Moving into the Measure phase, the company wanted to
describe their problem – but not with words. They wanted
to use data. So, they did a little data collection, and what
did they find? Their order fulfillment cycle was out of
whack with the rest of the industry. It took them 46%
longer to deliver products than their competitors. They
were violating one of the VoC principles defined in the first
phase: prompt delivery. That’s  why customers were
upset. After this discovery, they committed to lowering
their OFCT – the time from the order entry to the final
delivery of a product – in hopes that it would improve
their reputation with customers.
So, with their problem discovered, they ventured into
the Analyze phase, where they worked to answer one
question – why was their delivery so slow, compared to
their competitors? They brainstormed causes, and came
up with four potential causes: (1) the accuracy of the
sales plans, (2) safety stock issues, (3) vendor delivery
performance, and (4) falling behind the manufacturing
schedule. They conducted regression analysis on all
potential causes, to see which one would cause the most
trouble. And they found it. After creating a Pareto
diagram, they realized that 74% of their sales came from
only 21% of their products – and there wasn’t enough
safety stock to get those in-demand products to all the
customers who wanted them.
That led to the Improve phase, where they aimed to
solve the problem. They started by implementing a
monthly demand review, to make sure the in-demand
products stayed  in-demand, and it wasn’t a one-time
fluke. The second measure was to
actually order  and provide  the customers with the
products they wanted.
The Control phase was simple. They wanted to make
sure their solutions worked for as long as possible, so they
created plans to monitor sales on their bestselling 21% of
products (to make sure they weren’t exceeding or under-
supplying demand). And every year, they’d review how
well those products sold; if a product started following out
of high demand, they could replace it with a product that
was coming into high demand.

The Results
After 18 months with the plumbing product distributor, the
researchers came to a confident conclusion.

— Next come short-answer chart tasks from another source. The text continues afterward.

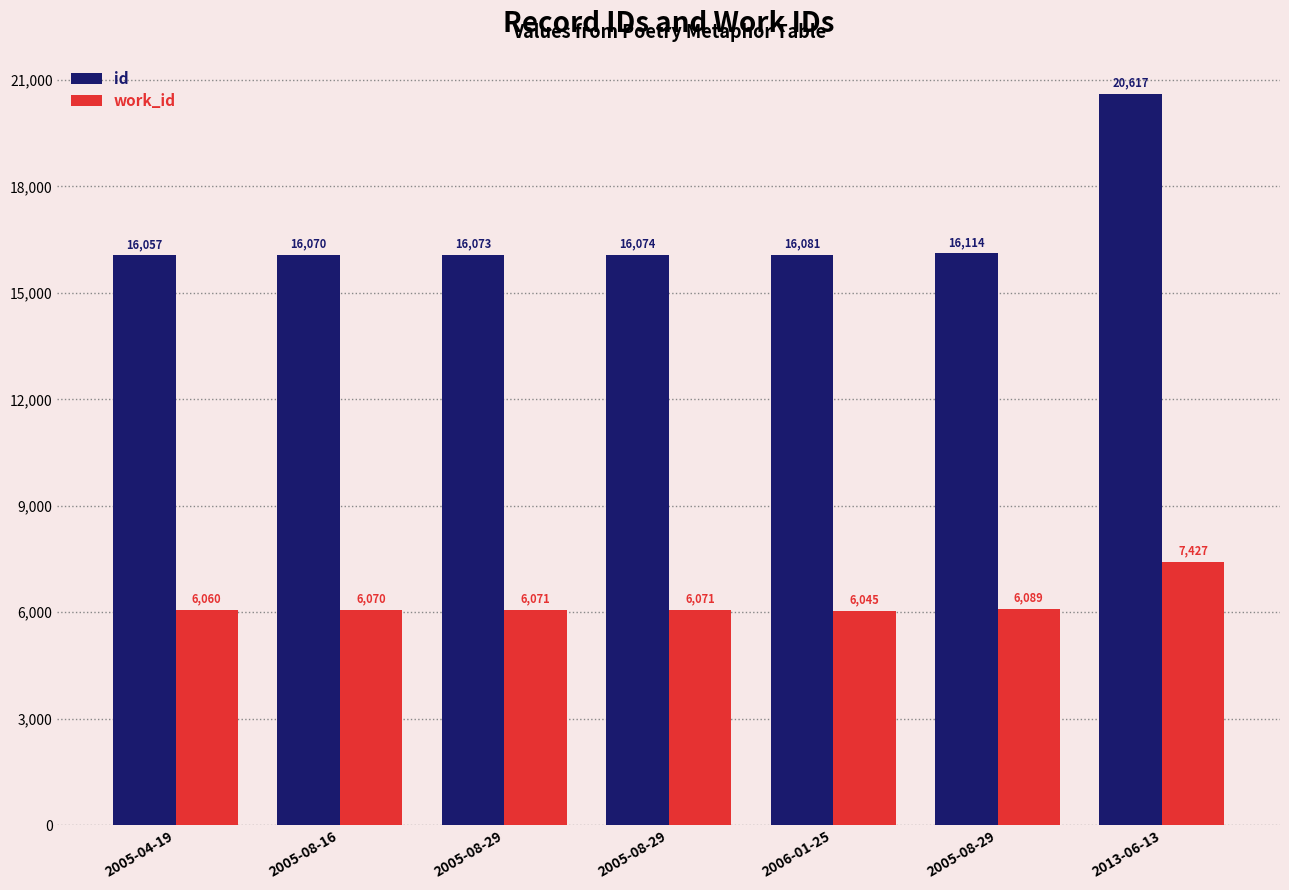

Is it true that work_id equals 1566 at 2005-08-29?

False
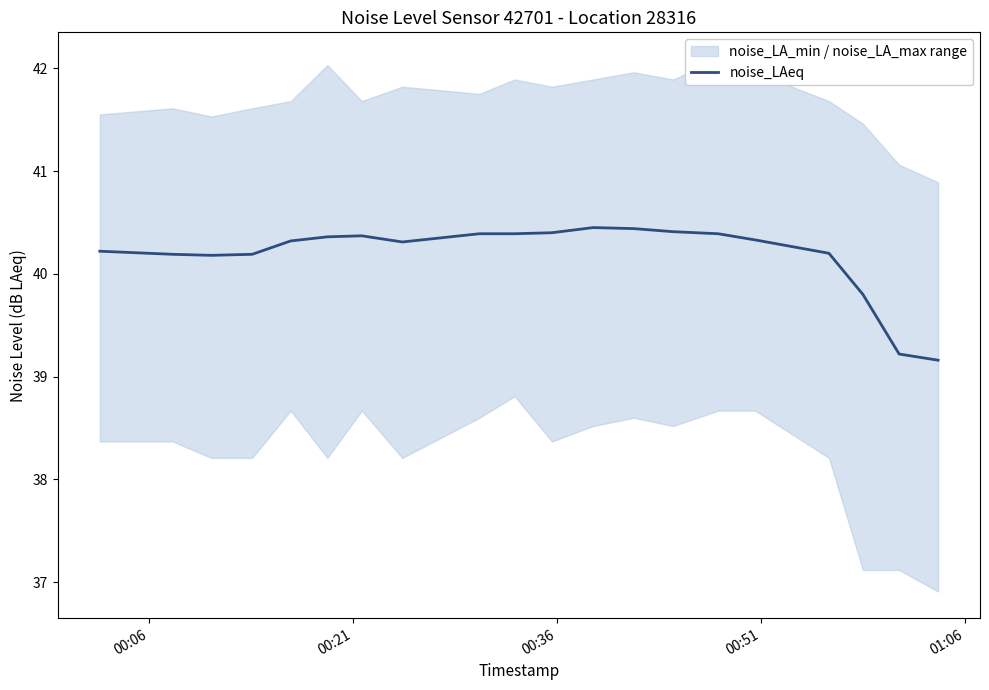

How many interior local peaks (higher than both neighbors) does the data have?

2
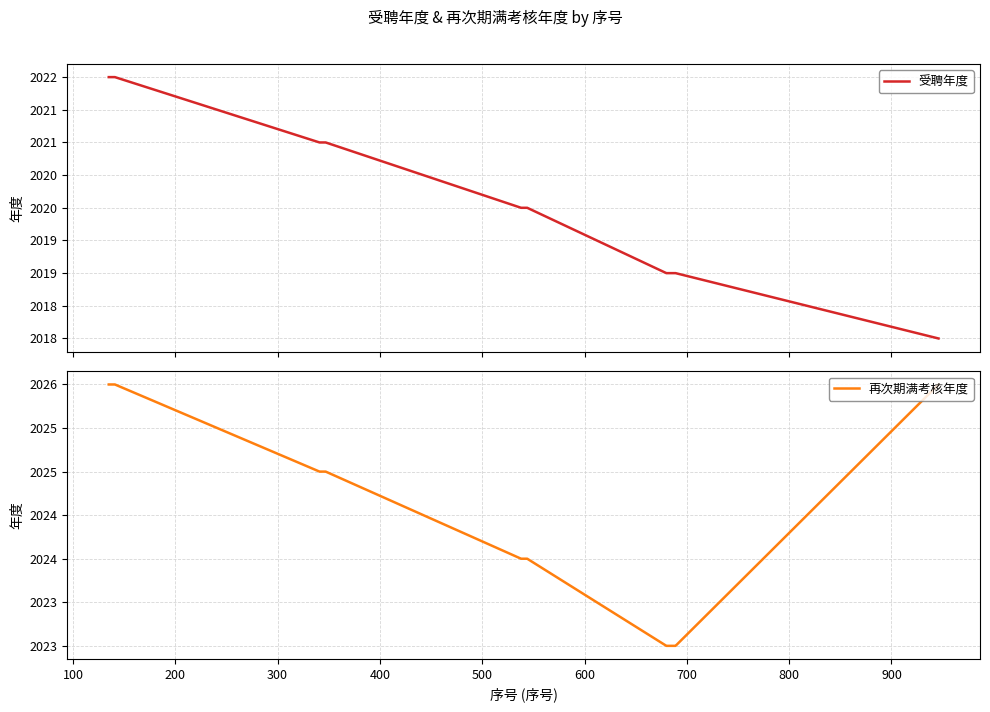

True or false: 受聘年度 and 再次期满考核年度 cross at least once.

False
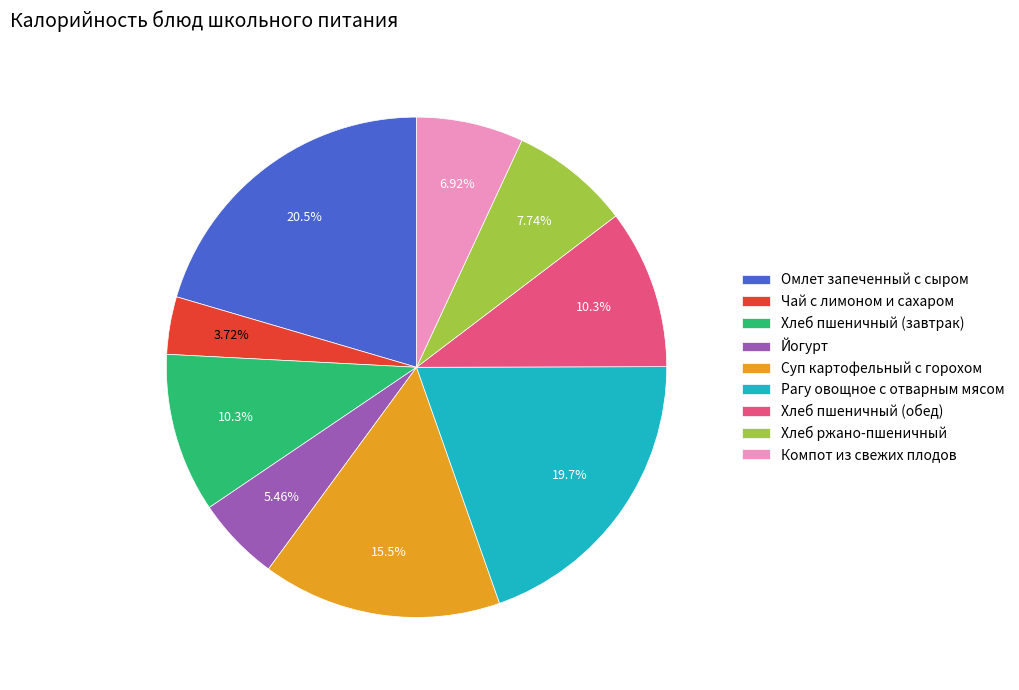

To the nearest percent, what is the combined percentage of Омлет запеченный с сыром and Суп картофельный с горохом?

36%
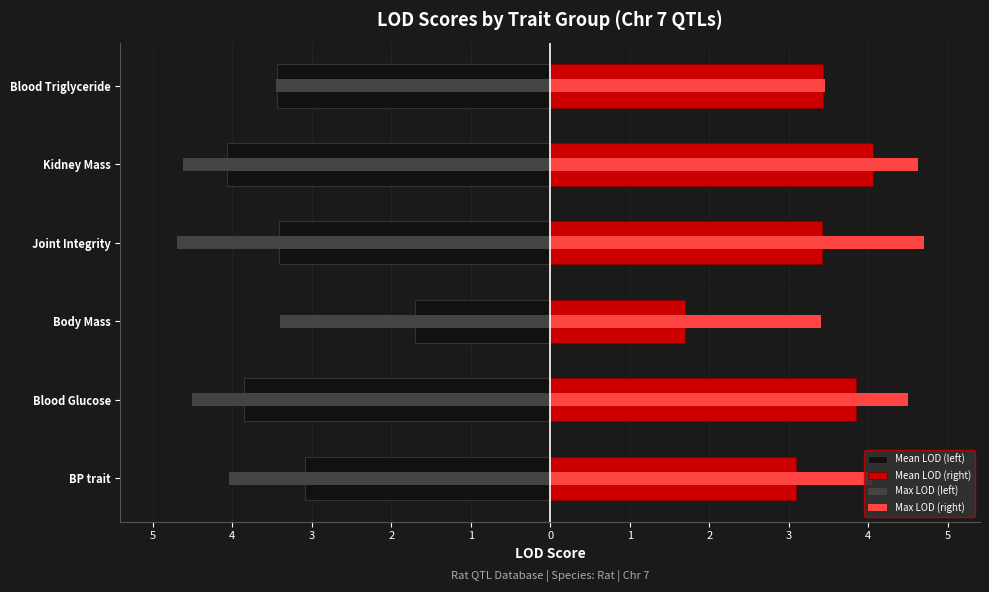

What are all the series names shown in the legend?

Mean LOD (left), Mean LOD (right), Max LOD (left), Max LOD (right)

“This case study illustrates that quality management and its
tools should be increasingly adopted regardless of whether they
are SMEs or large companies. Thus, in order to achieve
competitiveness, the Six Sigma methodology should be much
more applied in the SMEs, due to the interrelationship with the
stakeholders and limited use of consultancies.”
Using Six Sigma principles, the company in the case study
increased their annual sales by $248,034. They reduced
delivery time by more than four full days.

The Takeaway
This research is another point in favor of process
improvement methodologies. It doesn’t matter how big
your company is, how many employees you have, or how
much revenue you gross every year.
All. Companies. Have. Processes.
Whether you’re distributing plumbing supplies, making
billion-dollar acquisitions, or selling lemonade on the
street corner, Six Sigma is absolutely worth looking into.